Cleburne Times-Review, Cleburne, TX

Features / Living

March 23, 2009

John Watson: Webb City, Mo. — lead mining center of the states

Webb City is in the southwestern corner of Missouri near the point where Missouri, Kansas and Oklahoma intersect.

This area is known as the Tri-State Mining District, an area covering about 2,500 square miles across the three states. The major minerals are lead and zinc.

A large statue of a kneeling miner stands in front of the chamber of commerce in Webb City with the following inscription: “This statue dedicated in honor of the hardrock miner, his family and those who served the Webb City district mining industry during the past century (1876 – 1976).”

The chamber director gave me a booklet on the history of the Webb City Mining District by Norval M. Matthews. Some of the following information was taken from that booklet.

In the spring 1874, farmer John C. Webb was plowing his field in preparation for planting corn when his plow struck a boulder.

After doing some digging around the boulder, his mules were able to pull it out of the ground.

On closer examination, he realized the boulder contained almost pure lead ore.

Webb finished planting his corn, and after it was harvested that fall, tried his hand at mining the lead. He soon discovered he was not cut out for mining.

He then leased his land on a royalty basis to a professional mining company and set about laying out streets for a town and selling lots. The town of Webb City was incorporated Dec. 11, 1876.

Webb City soon became a prosperous mining town, and Webb was its first millionaire.

Before long there were several hundred mine shafts in the area. Horizontal tunnels branched out from these vertical shafts like spider webs, many of then interconnecting.

At one time it was said that you could travel from one town to another in this area by just following these underground tunnels.

The Joplin Museum Complex has a lot of the early day mining equipment on display, including an “ore can.”

This was a heavy steel bucket about three to three and a half feet tall and about 30 inches in diameter. It was used to hoist the mined rock up the shaft and out of the mine.

Shovelers would scoop up the blasted rock from the mine floor and dump it into these cans.

A shoveler was expected to fill 100 of these cans during his shift to earn his pay.

One can weighed about 1,200 pounds when fully loaded with rock. Care had to be taken when filling a can not to use too many big rocks.

This would result in several large empty spaces between the rocks causing a “windy,” a can too light to be safely hoisted.

Ore cans were placed on small rail carts on tracks running through the mine tunnels. In the early days mules were used to pull the ore cans through the mine to the bottom of the shaft for hoisting.

Once a mule was lowered into the mine it spent the rest of its life in the mine, never again seeing the light of day.

Supposedly, after being in the total darkness of the mine awhile, mules developed “night vision,” and if they were subjected to sunlight they would be blinded.

So, did these early miners get lead poisoning from working in these mines? The following bit of information is all I could find about the miners’ health.

“Accidents, cave-ins and disaster were taken for granted because they occurred so frequently. A hospital provided operating space for the removal of limbs maimed or broken in the mines. Years later a tuberculosis hospital was built north of the city to provide relief for those who had contracted the dread miner’s consumption from breathing rock dust deep in the mines.”
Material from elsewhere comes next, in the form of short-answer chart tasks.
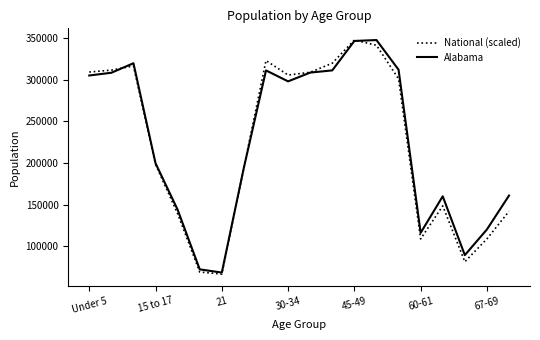

What is the lowest value of the National (scaled) series?

66629.1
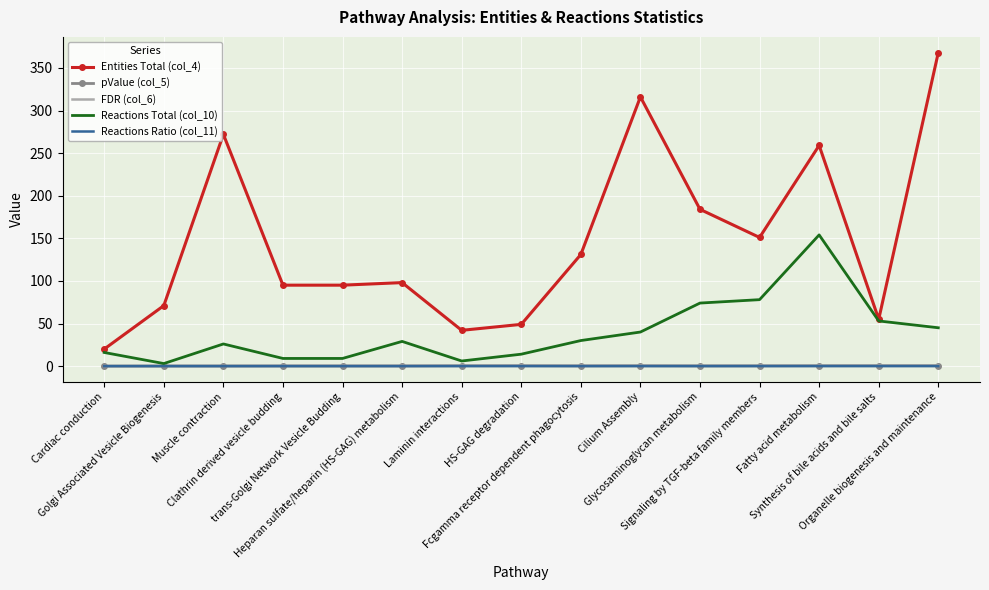

True or false: pValue (col_5) and Entities Total (col_4) cross at least once.

False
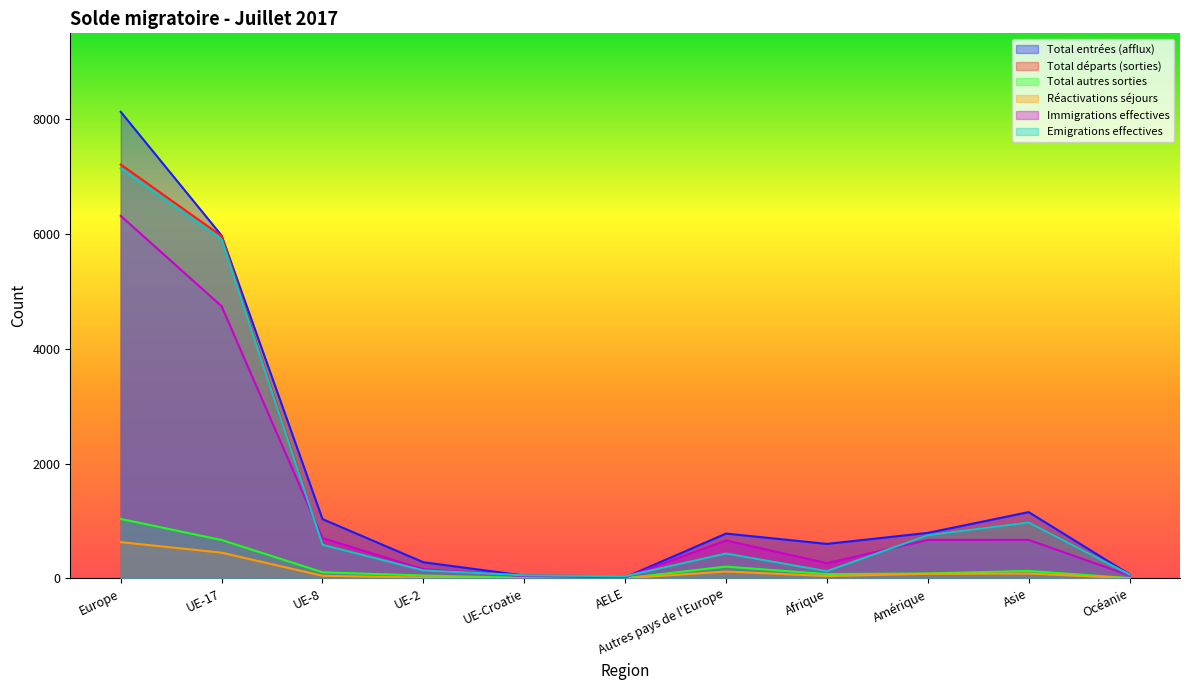

Reading left to right, transcribe all the data shown in this chart.

Total entrées (afflux): 8132	5975	1032	280	48	17	780	600	792	1154	68
Total départs (sorties): 7214	5966	590	138	52	36	432	125	751	979	64
Total autres sorties: 1035	668	105	49	7	2	204	74	85	129	3
Réactivations séjours: 630	447	44	13	6	2	118	40	78	83	2
Immigrations effectives: 6318	4743	701	159	39	17	659	264	669	670	49
Emigrations effectives: 7148	5906	585	137	52	36	432	124	751	974	64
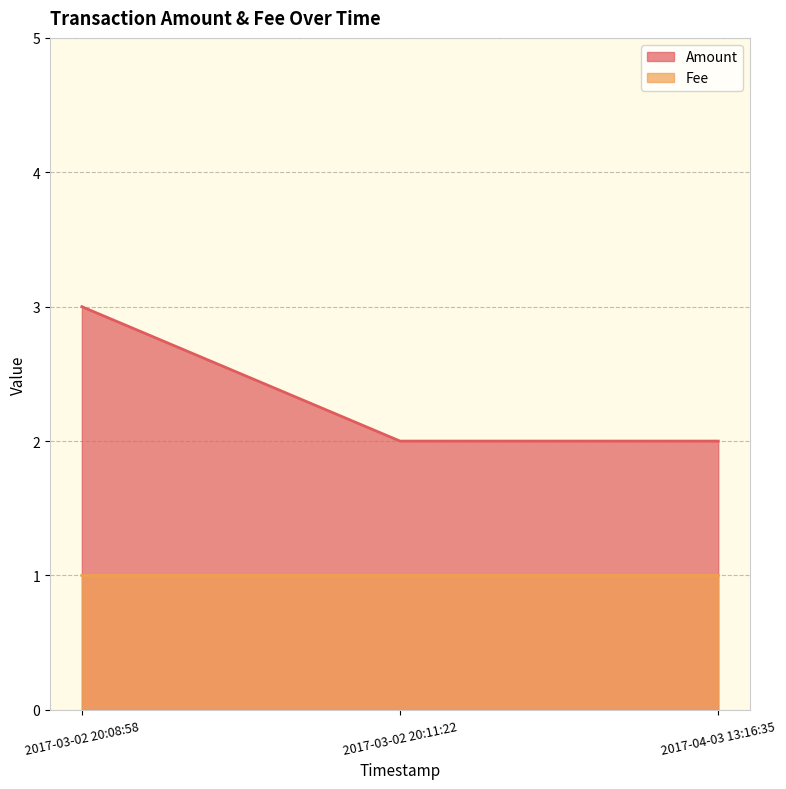

At how many categories does at least one series exceed 2?

1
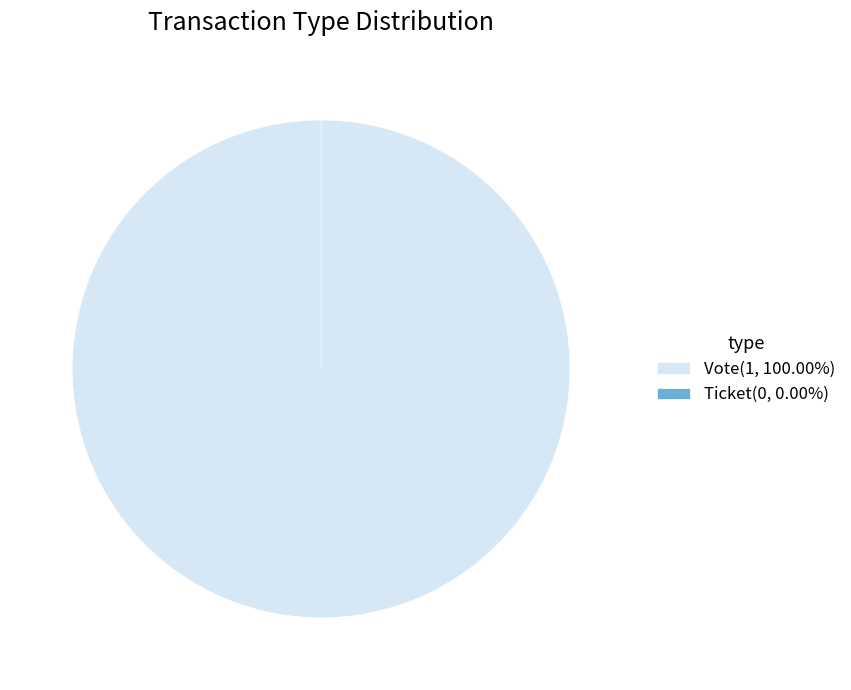

Combined, do Vote and Ticket account for over 50%?

Yes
According to the U.S. Geological Service, this area is the fourth largest producer of lead in the United States, and the No. 1 producer of zinc. Total ore production is estimated at nearly 12 million tons of zinc and 2.9 million tons of lead.

I was told that by taking one of the back roads on the northwest side of Joplin I could see the remains of some of these mines.

Several areas here, each covering five to fifteen acres or more, are covered with chat piles and “tailings” left from the old mining operations.

These look like a light grey ash and give the appearance of a “moonscape.”

Several years have passed since the mines operated, but nothing grows in these areas.

The chat piles and tailings sites around Joplin, Mo., in Jasper County are part of the Oronogo-Duenweg Mining Belt Superfund Site.

These sites are highly contaminated with hazardous substances, including lead, zinc, cadmium, copper and selenium. Because of the toxicity of these contaminates the sites have been put on the National Priorities List. Cleanups have been completed for some of the sites while others are in the cleanup process.

Back at Webb City, just a mile down the road from the miner’s statue is another large statue.

This is a statue of hands clasped in prayer atop an atoll by the road. The statue is 32 feet tall and weighs 110 tons.

Carved into a concrete wall near the base of the statue are the words: “Hands In Prayer, World In Peace.”